Das US-Bildungsministerium will 323.000 Menschen mit schweren Behinderungen automatisch die Studiengebühren erlassen. Dies geht aus einer am Donnerstag veröffentlichten Pressemitteilung des Ministeriums hervor. Mehrere US-Medien hatten darüber berichtet.

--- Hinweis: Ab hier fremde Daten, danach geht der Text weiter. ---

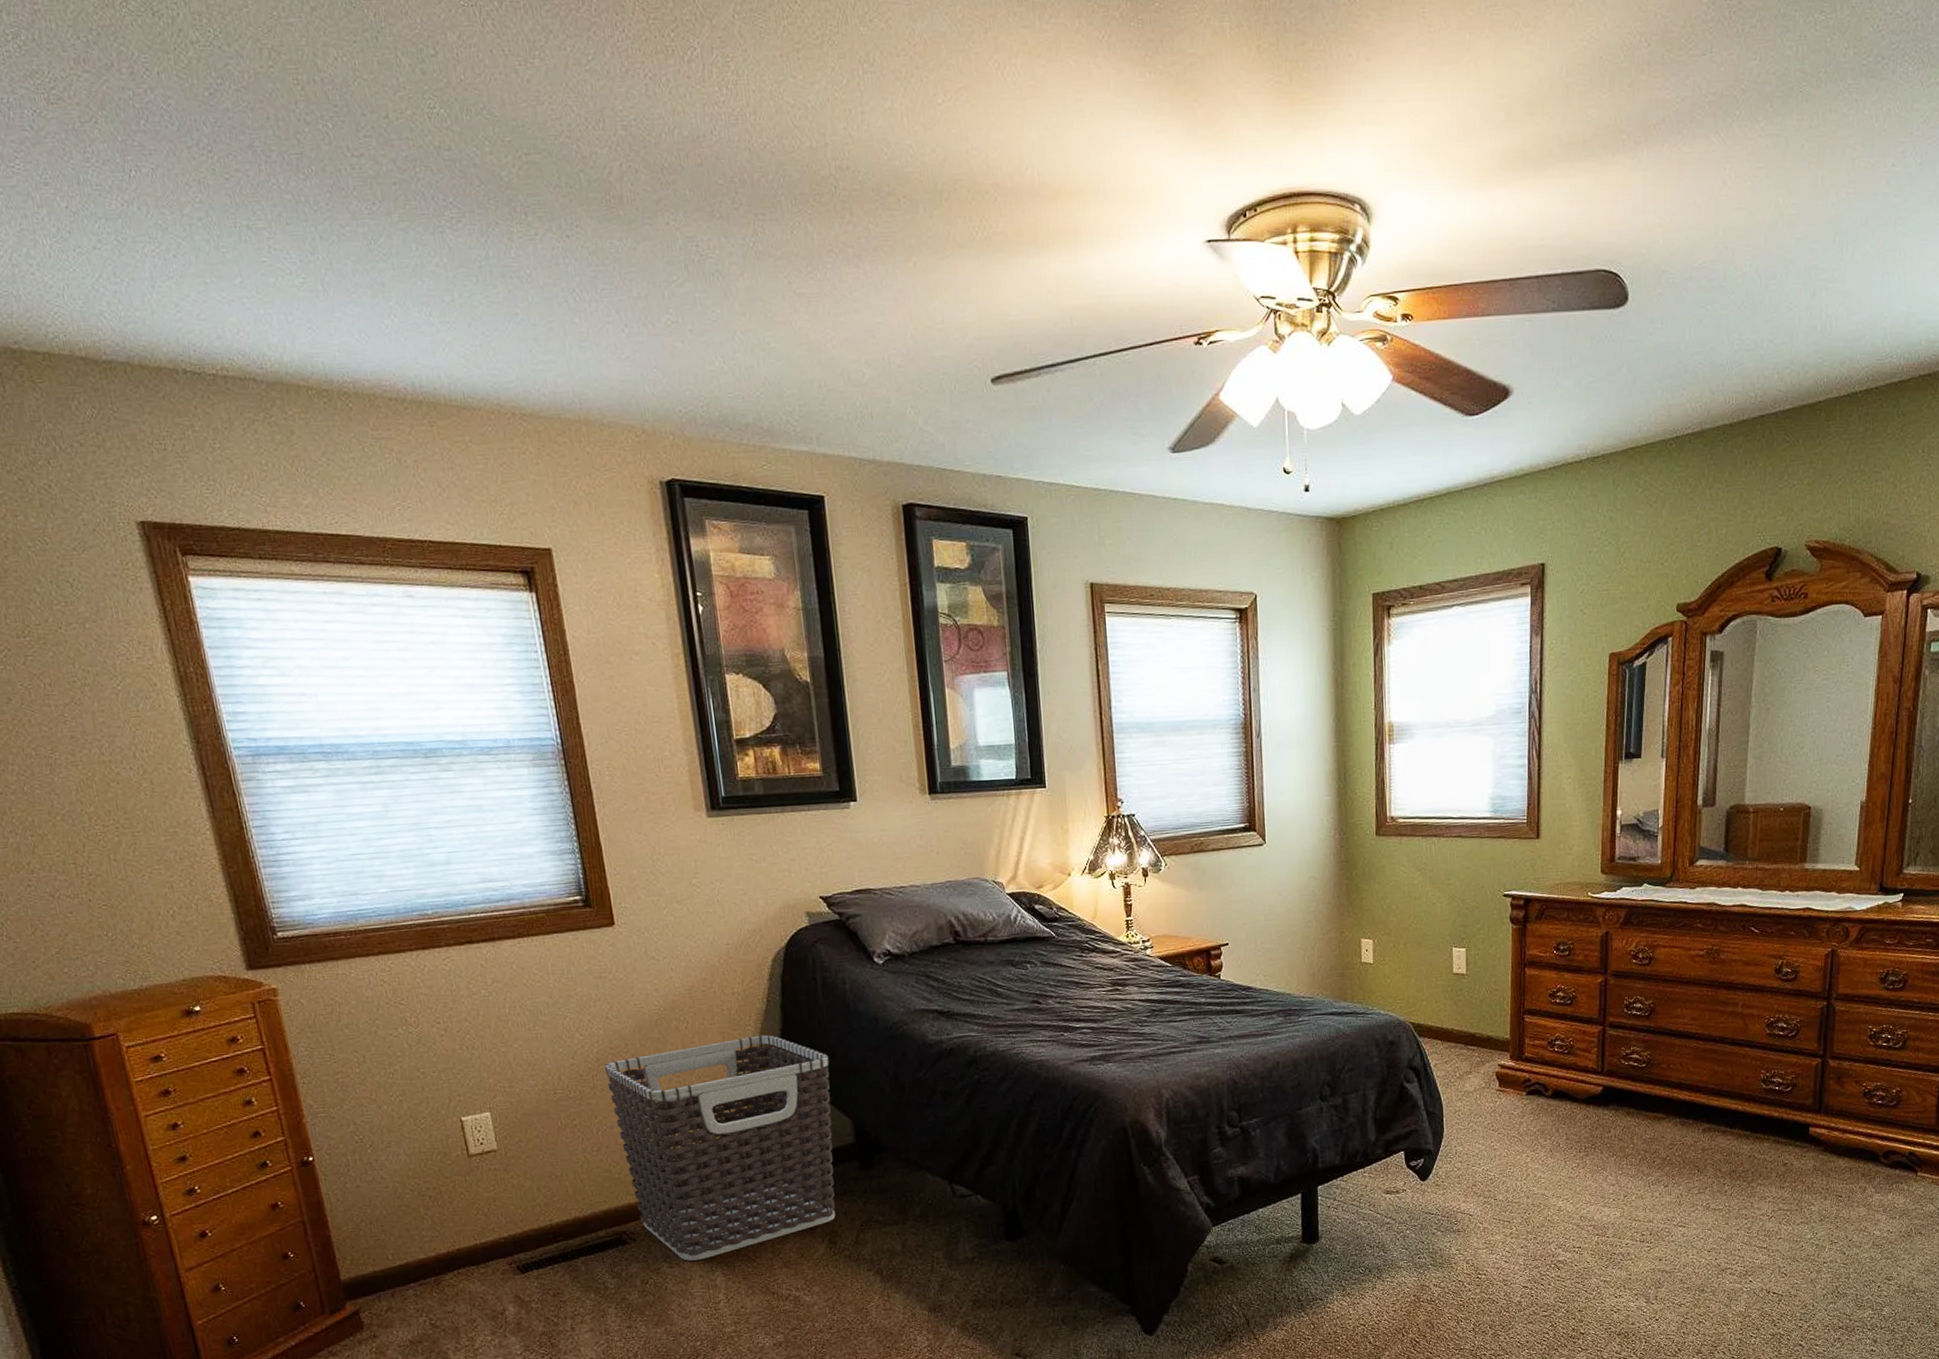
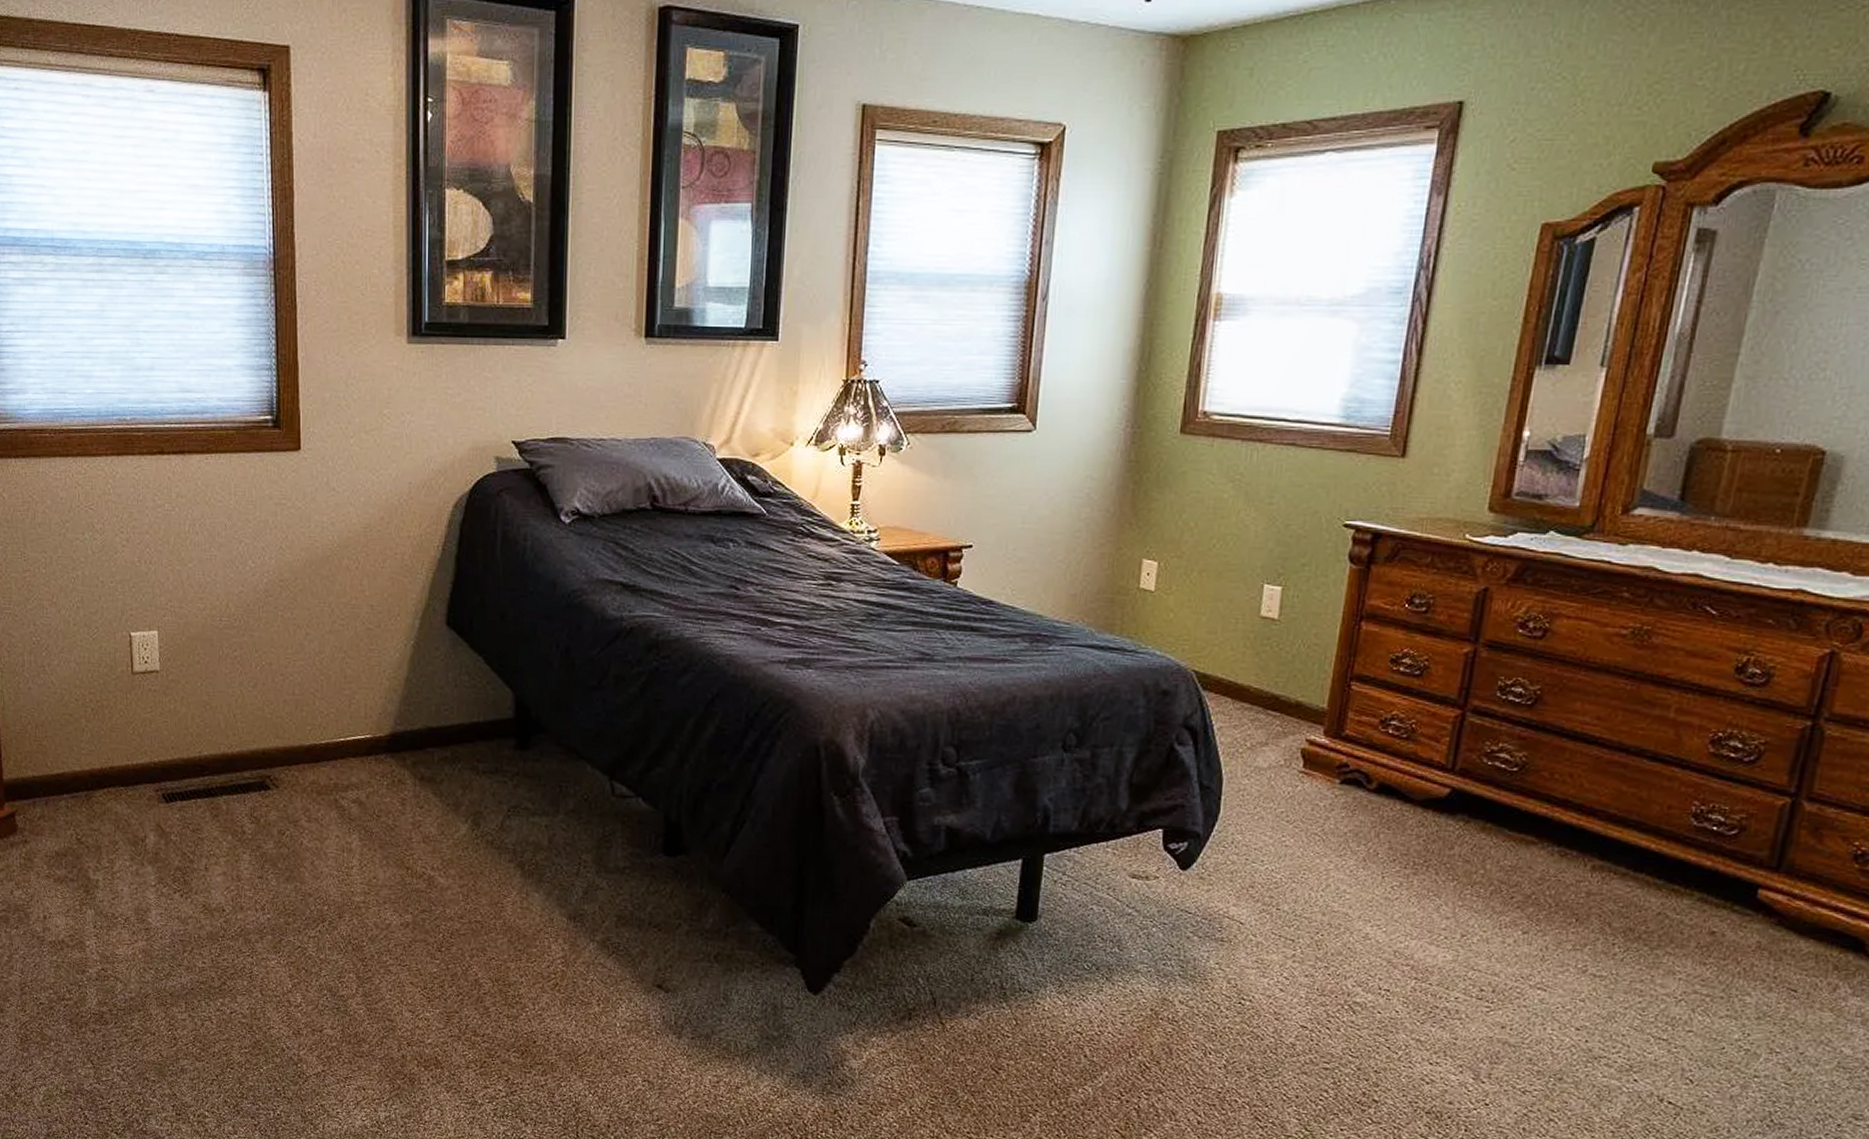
clothes hamper: present [604,1034,836,1262] -> none [271,585,498,819]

Insgesamt 5,8 Milliarden Dollar will die Regierung um Präsident Joe Biden dazu aufwenden.

Viele Betroffene wussten nichts von ihrem Anspruch

Einem Bericht der „Washington Post“ zufolge hat jeder US-Amerikaner, der von einem Arzt, einer Sozialversicherungsbehörde oder vom Ministerium für Veteranenangelegenheiten als vollständig arbeitsunfähig eingestuft wird, das Recht auf Erlass seiner Bundesstudiengebühren. Das Problem: Viele Betroffene hätten bisher nichts von dieser Möglichkeit gewusst.

Und selbst, wenn sie auf dieses Recht bestünden, würden sie durch komplizierte, langwierige Bürokratie abgeschreckt. In einem Zeitraum von drei Jahren hätten die Kreditnehmer jährlich nachweisen müssen, dass ihr Einkommen die Armutsgrenze nicht überschreitet. 2021 lag diese Grenze für einen Ein­per­so­nen­haus­halt bei umgerechnet rund 11.000 Euro. Dies habe dazu geführt, dass Betroffene regelmäßig wieder Kredite aufnehmen mussten.